You don’t have to murder someone to write a murder mystery. But films/shows about relationships are different. Your personal experiences can trouble you at the back of your mind if not directly. Did you find yourself in such situations while working on Maska or Tripling 3?

Neeraj Udhwani: The story was interesting and all the emotions that needed to be conveyed were there in the writing. So, I just had to follow the script and make sure that my direction would enhance the emotions present in the script. If you have experience of your relationships, then it helps. But Tripling is about family. And everyone has a slightly dysfunctional family where there’s love as well as friction. It was not very challenging in that regard.

The challenging part was that we were filming during the omicron wave. We had limited days — barely three weeks for the entire schedule because the actors had other commitments. But we managed to complete the shoot, thanks to the amazing cast and crew.

I had an amazing shoot in Panchgani. It’s a beautiful place in January-February. It’s very cold but beautiful. But it was difficult because of the omicron wave, and also at that time my wife (Ishita Moitra) was eight months pregnant. I had to leave her in Mumbai for this shoot. My thoughts were always with her.

You have worked as an additional writer on Inside Edge and Jugjugg Jeeyo. How do you adapt to someone else’s writing?

Neeraj Udhwani: Usually, what happens is that the main writer has written a script. But sometimes the producer wants new things added. Sometimes, because the main writer has been with the material for long, the producer thinks that a fresh writer can be brought in for a fresh approach. That’s when an additional writer is brought on board.

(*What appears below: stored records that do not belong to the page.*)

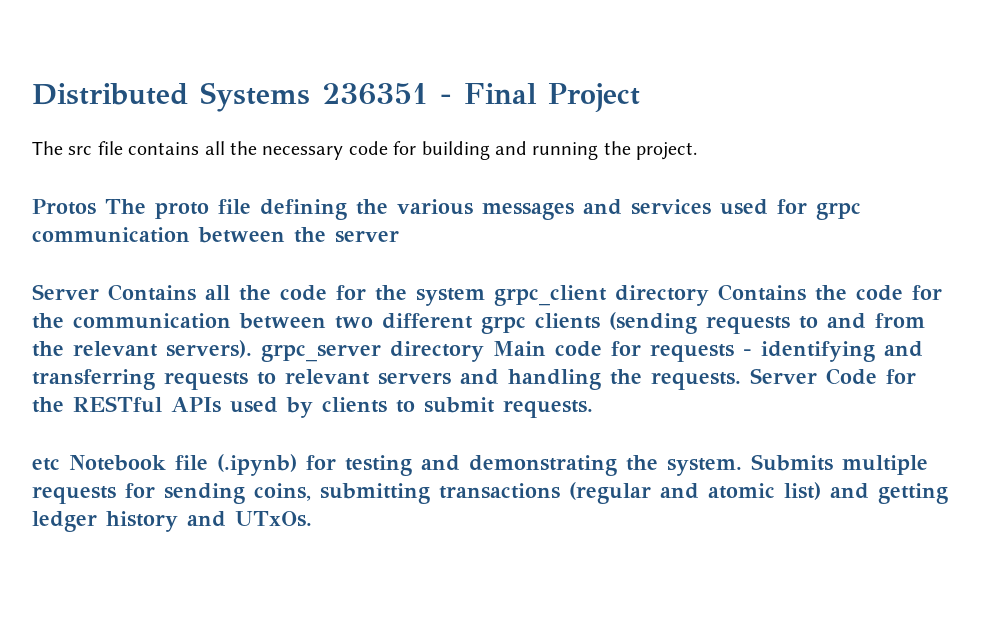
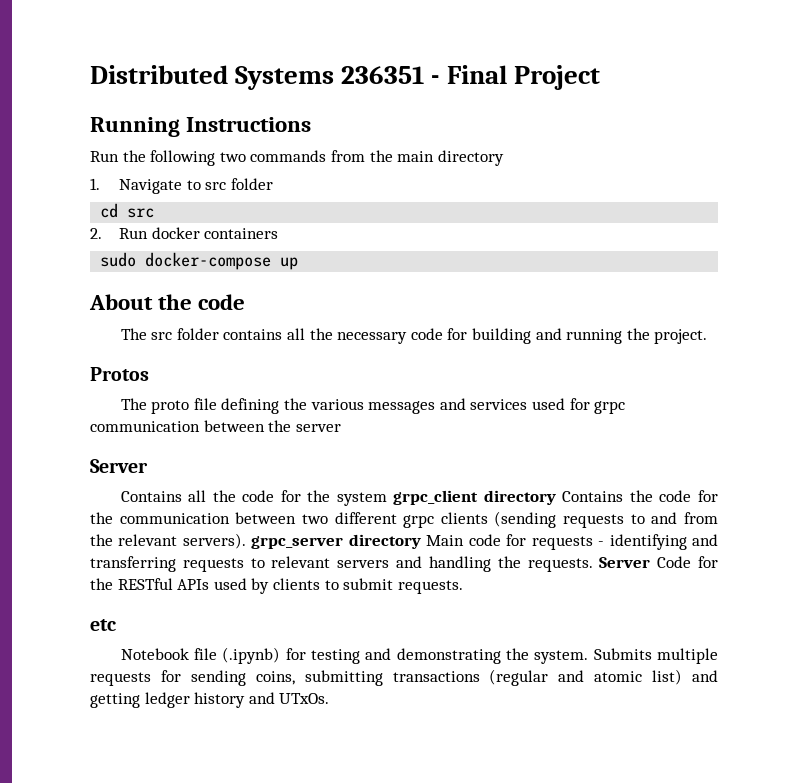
(640, 97) none -> [90,117,312,137] [90,150,504,166] [90,178,273,194] [100,203,155,218] [90,227,279,239] [100,252,299,270] [89,294,246,310] // Running Instructions // Run the following two commands from the main directory // 1. Navigate to src folder // cd src // 2. Run docker containers // sudo docker-compose up // About the code
[97,141,123,155] file -> [176,328,219,340] folder
(96, 207) none -> (149, 374) //
(99, 292) none -> (148, 466) //
(60, 464) none -> (116, 625) //

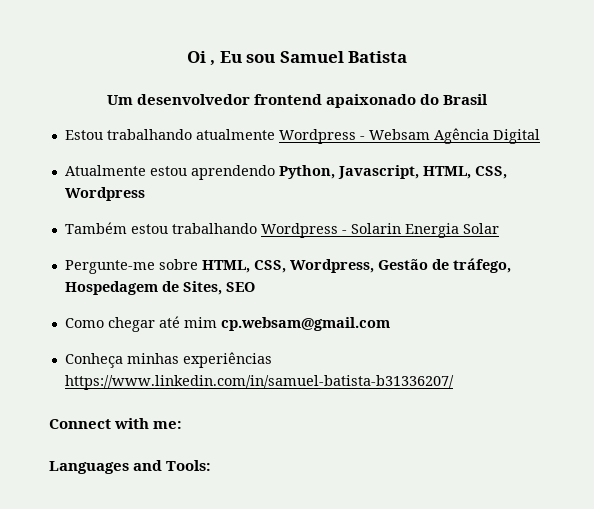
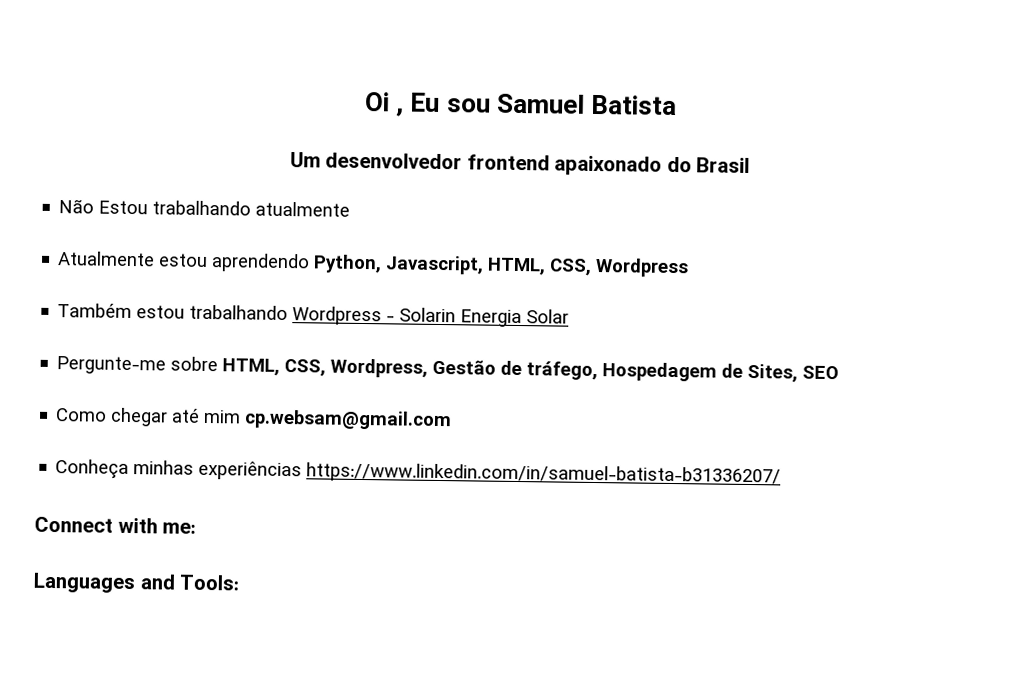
(489, 99) none -> [58,199,95,214] Não
[278,128,540,144] Wordpress - Websam Agência Digital -> (351, 209) none

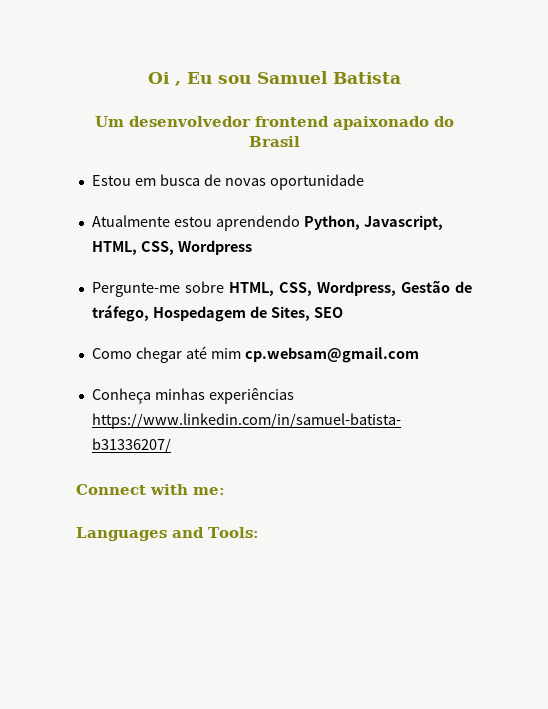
[58,199,351,217] Não Estou trabalhando atualmente -> [91,174,364,190] Estou em busca de novas oportunidade
[57,303,570,328] // Também estou trabalhando Wordpress - Solarin Energia Solar -> (252, 247) none

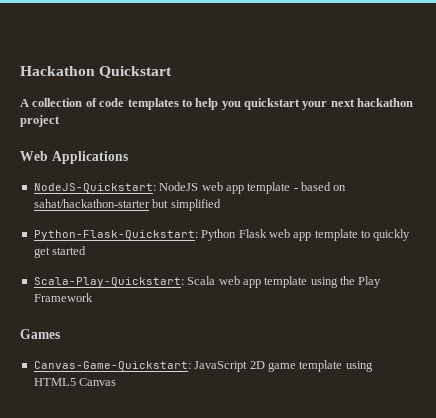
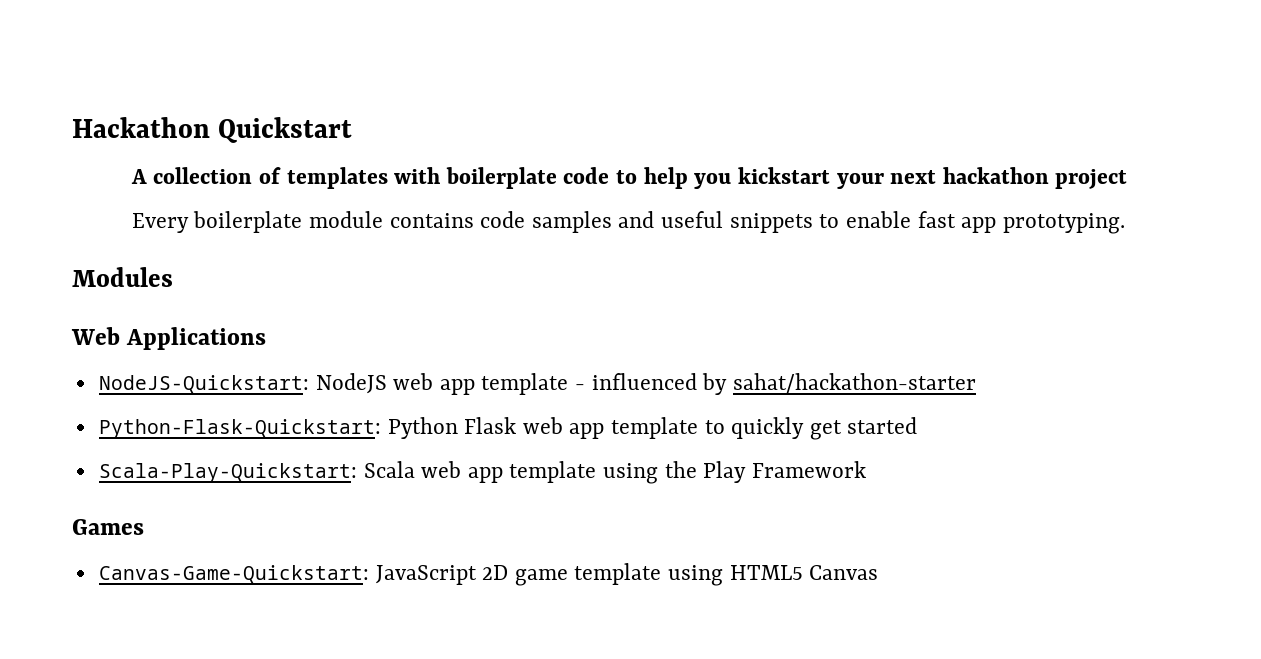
[99,98,179,110] code templates -> [286,167,610,189] templates with boilerplate code
[244,98,300,110] quickstart -> [737,167,830,184] kickstart
(60, 121) none -> [131,211,1125,234] [72,267,173,287] // Every boilerplate module contains code samples and useful snippets to enable fast app prototyping. // Modules
[301,182,347,191] based on -> [591,373,728,395] influenced by
[152,199,221,211] but simplified -> (976, 383) none

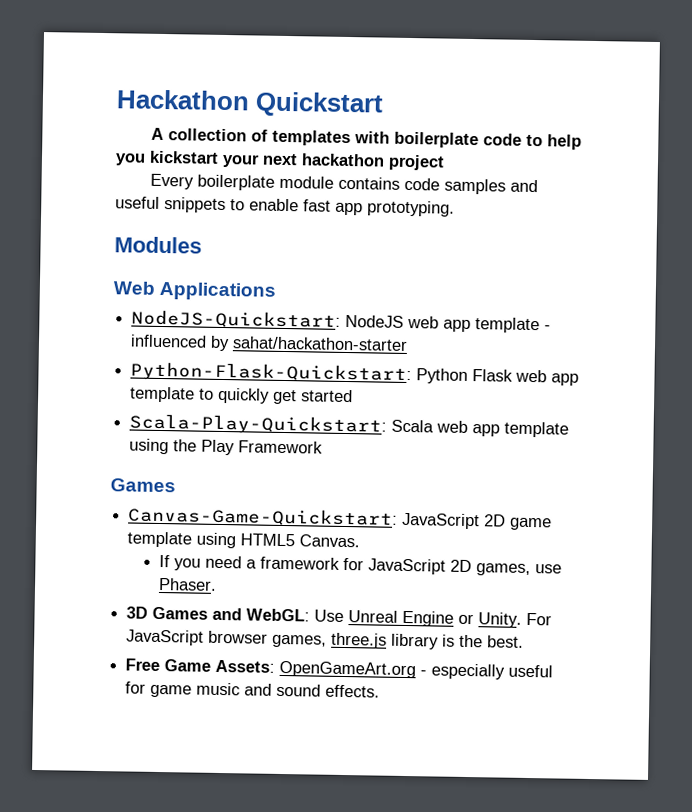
[809,565,879,580] Canvas -> [299,534,361,548] [158,554,562,577] [157,577,217,591] [126,606,553,628] [126,629,525,650] [125,658,554,680] [125,681,381,698] Canvas. // If you need a framework for JavaScript 2D games, use Phaser. // 3D Games and WebGL: Use Unreal Engine or Unity. For JavaScript browser games, three.js library is the best. // Free Game Assets: OpenGameArt.org - especially useful for game music and sound effects.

When you’re working on somebody else’s material, you need to adapt to their style. But that comes with experience. For someone like me who has been writing for 15 years, it’s not difficult to adapt to somebody else’s writing.

You are married to a writer. How does that dynamic work?

Neeraj Udhwani: Ishita is a renowned writer. We met on the sets of Mere Dad Ki Maruti (2013). I wrote the story and screenplay for the film. Ishita wrote the dialogues. Then Yash Raj Films hired us to work on another project but the project didn’t materialise. But that’s when Ishita and I spent a lot of time together and eventually got married.

We have a lot of respect for each other’s work. Because we met as professional writers, we always keep that in mind while talking to each other. It helps to have a writer as a spouse because it can give you a technical perspective that somebody else might not be able to. It can get tricky usually. But in our case, we have managed to make it work beautifully. Because we respect what the other one brings to the table. Both of us have independent careers. We don’t really work together. There are boundaries that we don’t cross. And we have mutual respect.

What sort of art and entertainment do you consume?

Neeraj Udhwani: I try to improve my craft all the time. I listen to Roger Deakins’s (renowned cinematographer) podcast on Spotify. I read a lot. Currently, I am reading India After Gandhi by Ramachandra Guha. I watch a lot of content on OTT. I will be watching the fifth season of The Crown. As an artist, you keep yourself busy and inspired by constantly exposing yourself to different arts and artists.